In the time of Kassapa Buddha there lived a monk who was
maintained by a rich man of the district. Into the monastery belonging to this
rich man there came one day an arahant, and the former, liking his appearance,
asked him to stay in the monastery, promising to look after him. The arahant
agreed, but the incumbent of the monastery grew jealous and told their patron
that the arahant was lazy and good for nothing. Some food sent by the patron for
the arahant the incumbent threw into the embers. The arahant, reading his
thoughts, left and went elsewhere. The monk was seized with remorse and was
reborn in hell. In five hundred successive births he was a Yakkha, with never
enough to eat; during a further five hundred births he was a dog. Then he was
born, under the name of Mittavindaka, in a poor family
in Kasi. Because of him, dire misfortune befell the family, and he was driven
out. In Benares he became a charity scholar under the Bodhisatta, who was a
teacher there, but he was so quarrelsome that he was sent away. He married a
poor woman and had two children. For a while he was a teacher, but the village
in which he lived earned the kings displeasure seven times, their houses caught
fire and the water dried up. Having discovered the cause, the villagers drove
out Mittavindaka and his family. In a haunted forest the wife and children were
eaten up by demons.
In his wanderings Mittavindaka came to a coastal village,
Gambhira, where he took service in a ship. On the seventh day of the voyage the
ship suddenly stopped sailing.

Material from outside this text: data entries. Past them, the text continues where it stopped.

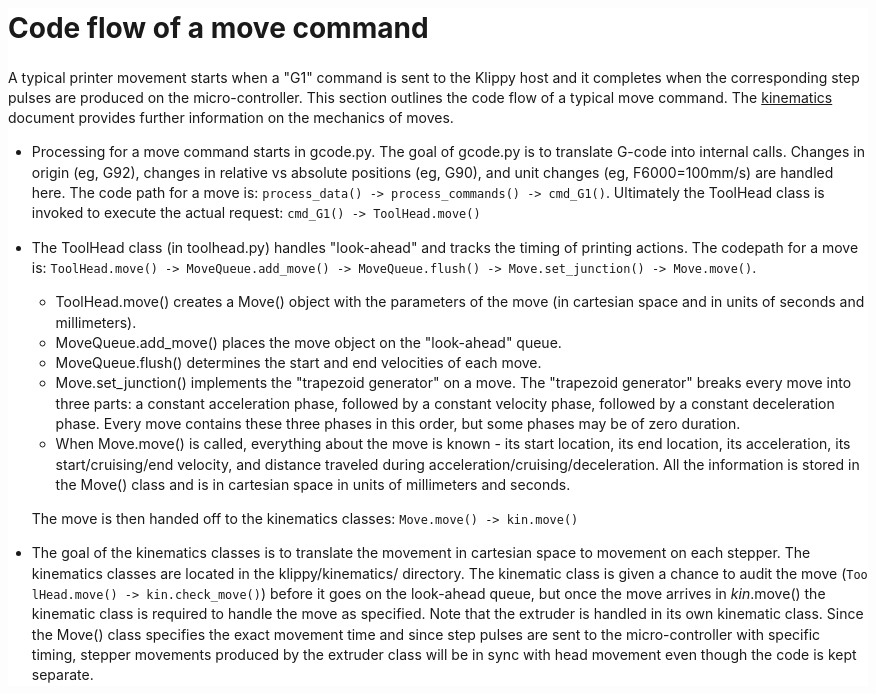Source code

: Code flow of a move command
===========================

A typical printer movement starts when a "G1" command is sent to the
Klippy host and it completes when the corresponding step pulses are
produced on the micro-controller. This section outlines the code flow
of a typical move command. The [kinematics](Kinematics.md) document
provides further information on the mechanics of moves.

* Processing for a move command starts in gcode.py. The goal of
  gcode.py is to translate G-code into internal calls. Changes in
  origin (eg, G92), changes in relative vs absolute positions (eg,
  G90), and unit changes (eg, F6000=100mm/s) are handled here. The
  code path for a move is: `process_data() -> process_commands() ->
  cmd_G1()`. Ultimately the ToolHead class is invoked to execute the
  actual request: `cmd_G1() -> ToolHead.move()`

* The ToolHead class (in toolhead.py) handles "look-ahead" and tracks
  the timing of printing actions. The codepath for a move is:
  `ToolHead.move() -> MoveQueue.add_move() -> MoveQueue.flush() ->
  Move.set_junction() -> Move.move()`.
  * ToolHead.move() creates a Move() object with the parameters of the
  move (in cartesian space and in units of seconds and millimeters).
  * MoveQueue.add_move() places the move object on the "look-ahead"
  queue.
  * MoveQueue.flush() determines the start and end velocities of each
  move.
  * Move.set_junction() implements the "trapezoid generator" on a
  move. The "trapezoid generator" breaks every move into three parts:
  a constant acceleration phase, followed by a constant velocity
  phase, followed by a constant deceleration phase. Every move
  contains these three phases in this order, but some phases may be of
  zero duration.
  * When Move.move() is called, everything about the move is known -
  its start location, its end location, its acceleration, its
  start/cruising/end velocity, and distance traveled during
  acceleration/cruising/deceleration. All the information is stored in
  the Move() class and is in cartesian space in units of millimeters
  and seconds.

  The move is then handed off to the kinematics classes: `Move.move()
  -> kin.move()`

* The goal of the kinematics classes is to translate the movement in
  cartesian space to movement on each stepper. The kinematics classes
  are located in the klippy/kinematics/ directory. The kinematic class
  is given a chance to audit the move (`ToolHead.move() ->
  kin.check_move()`) before it goes on the look-ahead queue, but once
  the move arrives in *kin*.move() the kinematic class is required to
  handle the move as specified. Note that the extruder is handled in
  its own kinematic class. Since the Move() class specifies the exact
  movement time and since step pulses are sent to the micro-controller
  with specific timing, stepper movements produced by the extruder
  class will be in sync with head movement even though the code is
  kept separate.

Lots were cast, and seven times the lot fell on
Mittavindaka, so they put him on a raft and lowered him overboard. He was cast
ashore on an island where lived four vimana petas in palaces of crystal, and he
enjoyed happiness with them for seven days. From there he went to an island
where lived eight goddesses in palaces of silver, thence to another where lived
sixteen in palaces of jewels, thence to another still where lived thirty two in
palaces of gold. In each he stayed seven days. From the last he went to an
island of ogres. There he seized an ogress wandering about in the shape of a
goat, and, when she kicked him, he was hurled into the dry moat of Benares.
There goatherds were keeping watch for thieves, and when Mittavindaka seized a
goat, hoping to be kicked back to his original place, he was caught. As he was
being led away, the Bodhisatta saw and recognized him and persuaded the
goatherds to allow him to have him as a slave.
The story was told in reference to
Losaka Tissa, with whom Mittavindaka is identified. J.i.234 46.